A new corporation, Health Resources Northwest (HRNW), was born. It was, and is today, the holding company for all other entities. At its inception, its board of trustees was responsible for the whole corporation and appointed directors of the subsidiary corporations. HRNW's first trustees were Fred Baker, Harold Cooper (vice chairman), Winnie Hageman (chairman), James Hart (president and CEO), George Holland, Robert Ihlanfeldt, Dr. Allan Johnson, and hospital Finance Director Larry Woodruff. As part of the reorganization, James Hornell, Executive Director of Northwest, took over day-to-day management of the hospital.

HRNW's subsidiaries are Northwest Hospital, which continues to be non-profit and Pacific Consolidated Services Corporation, which operates as a for-profit subsidiary, providing services such as the professional buildings, physical therapy, the sports medicine clinic, and so on. All monies from Northwest Hospital and Pacific Consolidated Services Corporation are reinvested in improving the health care services the hospital provides to the community.

It has become the norm for hospitals to set up such an organization, but when Northwest did it, "We were way out front," said Ms. Hageman. "I know we were the first hospital in this area to do that."

By 1985, the board was re-evaluating the organization. It was difficult, the trustees discovered, to find good trustees — that is, committed, concerned, and talented — for the subsidiary corporations, and the time commitment was tremendous: there were HRNW board meetings, subsidiary board meetings, committee meetings. It could amount to a part-time job.

With that in mind, the board called for a mini-retreat. Members of all the boards, including the foundation, were there. They talked about what they didn't like and what they did like about the current organization. They developed some basic organizational criteria. Then they sent the management of the hospital off to design a slimmer Northwest.

Management came back to the trustees with three options, each of which delegated more responsibility to management. The board adopted the "management model," the one providing the most delegation. "Management was surprised," said Ms. Hageman. "They didn't think we'd go that far."

But they did. The organization of the hospital today consists of one board of 17 trustees. There are no outside boards for the subsidiary corporations. Instead, these companies have boards made up of their top managers. The only "crossover" from the HRNW board to the hospital board is the chief of staff, who serves on both.
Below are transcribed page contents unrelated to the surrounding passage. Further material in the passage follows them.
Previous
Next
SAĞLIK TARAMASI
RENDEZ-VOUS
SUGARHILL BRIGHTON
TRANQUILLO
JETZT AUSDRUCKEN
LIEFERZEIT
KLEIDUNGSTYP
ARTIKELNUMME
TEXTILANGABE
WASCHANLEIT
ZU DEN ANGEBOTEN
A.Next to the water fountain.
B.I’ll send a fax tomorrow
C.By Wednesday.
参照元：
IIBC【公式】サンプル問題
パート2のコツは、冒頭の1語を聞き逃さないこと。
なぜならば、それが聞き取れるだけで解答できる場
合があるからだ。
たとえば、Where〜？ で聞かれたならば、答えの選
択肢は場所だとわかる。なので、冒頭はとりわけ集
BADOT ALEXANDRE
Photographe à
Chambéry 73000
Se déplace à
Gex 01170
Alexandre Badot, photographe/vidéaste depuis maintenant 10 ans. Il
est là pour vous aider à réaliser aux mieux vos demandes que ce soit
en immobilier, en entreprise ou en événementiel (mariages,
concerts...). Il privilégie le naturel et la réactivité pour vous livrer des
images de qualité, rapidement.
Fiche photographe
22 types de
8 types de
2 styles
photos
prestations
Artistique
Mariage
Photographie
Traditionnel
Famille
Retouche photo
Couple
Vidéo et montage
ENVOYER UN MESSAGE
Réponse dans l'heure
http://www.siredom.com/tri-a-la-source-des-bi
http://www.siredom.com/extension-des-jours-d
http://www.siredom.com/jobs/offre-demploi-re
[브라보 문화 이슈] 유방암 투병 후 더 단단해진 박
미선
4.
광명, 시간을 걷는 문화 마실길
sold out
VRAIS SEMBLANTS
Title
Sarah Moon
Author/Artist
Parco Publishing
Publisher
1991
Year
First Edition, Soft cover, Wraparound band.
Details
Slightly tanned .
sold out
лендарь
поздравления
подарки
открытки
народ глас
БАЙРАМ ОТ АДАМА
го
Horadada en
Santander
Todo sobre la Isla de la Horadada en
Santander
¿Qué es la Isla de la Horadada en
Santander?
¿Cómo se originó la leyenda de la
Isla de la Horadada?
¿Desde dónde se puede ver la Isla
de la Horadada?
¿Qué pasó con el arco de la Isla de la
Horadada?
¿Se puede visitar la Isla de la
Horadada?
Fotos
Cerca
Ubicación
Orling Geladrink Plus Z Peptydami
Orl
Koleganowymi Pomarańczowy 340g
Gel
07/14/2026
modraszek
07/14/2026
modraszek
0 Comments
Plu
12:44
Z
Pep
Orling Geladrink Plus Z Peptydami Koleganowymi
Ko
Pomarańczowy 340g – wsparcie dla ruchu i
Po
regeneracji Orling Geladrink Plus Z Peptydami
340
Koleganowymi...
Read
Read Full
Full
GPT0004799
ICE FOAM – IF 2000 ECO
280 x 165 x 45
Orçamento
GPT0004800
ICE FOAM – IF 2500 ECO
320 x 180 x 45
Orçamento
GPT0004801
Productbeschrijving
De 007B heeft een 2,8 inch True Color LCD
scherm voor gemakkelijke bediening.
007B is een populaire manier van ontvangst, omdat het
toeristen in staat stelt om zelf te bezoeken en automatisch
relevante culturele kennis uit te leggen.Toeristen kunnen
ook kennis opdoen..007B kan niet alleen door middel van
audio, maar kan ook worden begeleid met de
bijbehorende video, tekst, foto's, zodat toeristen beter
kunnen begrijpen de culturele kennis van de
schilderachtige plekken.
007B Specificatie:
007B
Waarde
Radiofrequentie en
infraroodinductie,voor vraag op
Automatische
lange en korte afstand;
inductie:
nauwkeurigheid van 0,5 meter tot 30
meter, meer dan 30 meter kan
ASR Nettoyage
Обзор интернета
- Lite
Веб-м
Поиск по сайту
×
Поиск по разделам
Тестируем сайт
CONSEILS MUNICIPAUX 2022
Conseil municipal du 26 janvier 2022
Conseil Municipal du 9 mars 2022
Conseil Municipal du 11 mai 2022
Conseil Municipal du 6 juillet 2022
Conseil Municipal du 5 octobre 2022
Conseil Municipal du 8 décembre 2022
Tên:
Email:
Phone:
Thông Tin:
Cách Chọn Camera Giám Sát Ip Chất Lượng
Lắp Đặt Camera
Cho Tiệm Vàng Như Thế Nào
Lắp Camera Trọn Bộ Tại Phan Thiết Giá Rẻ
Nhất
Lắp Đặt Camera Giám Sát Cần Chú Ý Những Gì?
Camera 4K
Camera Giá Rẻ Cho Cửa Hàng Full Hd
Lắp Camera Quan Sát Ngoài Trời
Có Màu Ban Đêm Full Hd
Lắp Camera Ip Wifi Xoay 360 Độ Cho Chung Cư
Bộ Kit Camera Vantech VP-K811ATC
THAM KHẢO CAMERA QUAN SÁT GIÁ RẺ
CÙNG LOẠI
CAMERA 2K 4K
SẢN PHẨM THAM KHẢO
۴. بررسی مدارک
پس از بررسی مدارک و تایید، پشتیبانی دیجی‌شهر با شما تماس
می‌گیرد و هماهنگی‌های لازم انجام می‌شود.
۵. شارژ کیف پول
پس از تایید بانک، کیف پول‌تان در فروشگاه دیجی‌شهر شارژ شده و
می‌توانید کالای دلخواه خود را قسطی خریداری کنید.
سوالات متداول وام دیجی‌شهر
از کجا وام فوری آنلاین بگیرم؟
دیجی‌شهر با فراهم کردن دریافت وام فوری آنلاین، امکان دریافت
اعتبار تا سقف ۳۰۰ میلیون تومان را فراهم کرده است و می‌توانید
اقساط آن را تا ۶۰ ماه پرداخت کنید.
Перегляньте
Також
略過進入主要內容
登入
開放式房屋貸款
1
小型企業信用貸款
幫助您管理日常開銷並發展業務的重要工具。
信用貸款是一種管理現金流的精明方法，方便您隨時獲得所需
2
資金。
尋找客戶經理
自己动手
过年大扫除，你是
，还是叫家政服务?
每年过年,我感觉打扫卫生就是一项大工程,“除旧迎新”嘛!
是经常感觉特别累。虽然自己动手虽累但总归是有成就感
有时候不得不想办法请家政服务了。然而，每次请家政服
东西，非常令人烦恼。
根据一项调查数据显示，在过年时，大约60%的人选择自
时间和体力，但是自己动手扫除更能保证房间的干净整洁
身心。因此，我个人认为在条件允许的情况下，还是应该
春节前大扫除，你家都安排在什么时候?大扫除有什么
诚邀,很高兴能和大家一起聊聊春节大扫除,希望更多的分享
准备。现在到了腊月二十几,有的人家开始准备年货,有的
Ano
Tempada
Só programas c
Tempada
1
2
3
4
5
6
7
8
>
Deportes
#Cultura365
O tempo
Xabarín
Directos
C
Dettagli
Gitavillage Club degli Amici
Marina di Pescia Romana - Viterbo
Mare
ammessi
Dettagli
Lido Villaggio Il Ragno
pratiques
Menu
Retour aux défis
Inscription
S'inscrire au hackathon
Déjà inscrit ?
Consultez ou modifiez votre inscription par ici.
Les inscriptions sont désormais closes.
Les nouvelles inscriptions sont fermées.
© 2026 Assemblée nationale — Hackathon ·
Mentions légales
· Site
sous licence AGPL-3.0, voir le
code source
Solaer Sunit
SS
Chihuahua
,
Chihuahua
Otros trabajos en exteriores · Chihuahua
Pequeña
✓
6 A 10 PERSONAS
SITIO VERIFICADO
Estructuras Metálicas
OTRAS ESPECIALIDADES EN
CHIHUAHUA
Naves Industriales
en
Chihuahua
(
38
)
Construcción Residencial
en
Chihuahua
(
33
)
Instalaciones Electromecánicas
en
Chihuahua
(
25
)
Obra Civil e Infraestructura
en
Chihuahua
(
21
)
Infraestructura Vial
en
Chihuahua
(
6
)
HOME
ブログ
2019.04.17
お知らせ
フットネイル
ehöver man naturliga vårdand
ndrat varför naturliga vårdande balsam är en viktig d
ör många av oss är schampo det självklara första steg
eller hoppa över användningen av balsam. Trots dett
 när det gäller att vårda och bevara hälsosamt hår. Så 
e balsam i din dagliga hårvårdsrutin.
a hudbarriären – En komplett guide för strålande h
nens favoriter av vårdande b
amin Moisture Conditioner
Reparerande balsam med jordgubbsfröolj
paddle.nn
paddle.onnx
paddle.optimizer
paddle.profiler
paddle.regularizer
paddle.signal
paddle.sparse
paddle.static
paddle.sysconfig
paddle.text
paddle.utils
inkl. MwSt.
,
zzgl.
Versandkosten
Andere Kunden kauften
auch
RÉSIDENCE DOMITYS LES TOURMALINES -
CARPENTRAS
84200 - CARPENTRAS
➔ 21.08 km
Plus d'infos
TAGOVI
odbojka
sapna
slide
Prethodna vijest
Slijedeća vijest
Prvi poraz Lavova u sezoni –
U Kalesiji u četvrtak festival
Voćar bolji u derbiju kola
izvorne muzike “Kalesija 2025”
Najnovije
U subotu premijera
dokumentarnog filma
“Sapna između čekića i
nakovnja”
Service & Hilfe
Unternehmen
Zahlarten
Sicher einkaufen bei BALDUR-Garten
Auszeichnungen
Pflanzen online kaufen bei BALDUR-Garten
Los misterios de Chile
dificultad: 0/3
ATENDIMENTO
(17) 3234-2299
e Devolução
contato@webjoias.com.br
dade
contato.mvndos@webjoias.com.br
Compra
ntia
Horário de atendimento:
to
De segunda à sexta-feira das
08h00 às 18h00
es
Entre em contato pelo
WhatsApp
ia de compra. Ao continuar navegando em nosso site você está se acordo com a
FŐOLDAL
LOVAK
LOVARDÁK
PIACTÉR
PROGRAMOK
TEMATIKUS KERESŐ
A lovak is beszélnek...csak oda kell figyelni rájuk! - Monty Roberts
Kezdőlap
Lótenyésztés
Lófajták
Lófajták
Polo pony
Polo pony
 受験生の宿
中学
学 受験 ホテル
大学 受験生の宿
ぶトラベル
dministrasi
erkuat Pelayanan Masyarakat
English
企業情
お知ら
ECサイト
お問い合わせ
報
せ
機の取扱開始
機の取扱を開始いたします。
However, there are four standing committees whose members are HRNW board members. They are finance, strategic planning, governance (nominating, by-laws, board education, etc.), and quality assurance. Each committee is supported by one paid staff member who is not a member of the committee. (There is also an ethics committee, but this is not a standing committee of the board and includes physicians, employees and members from outside the hospital.)

Thus one board of trustees can integrate planning and policies for the entire organization. There are no "super" and "subordinate" boards.

Northwest's structure has become a model for others to follow. "It's been duplicated here and there around the country," said Ms. Hageman. But, she continued, "To have the structure we have and have it work, it involves a tremendous amount of trust between management and the board."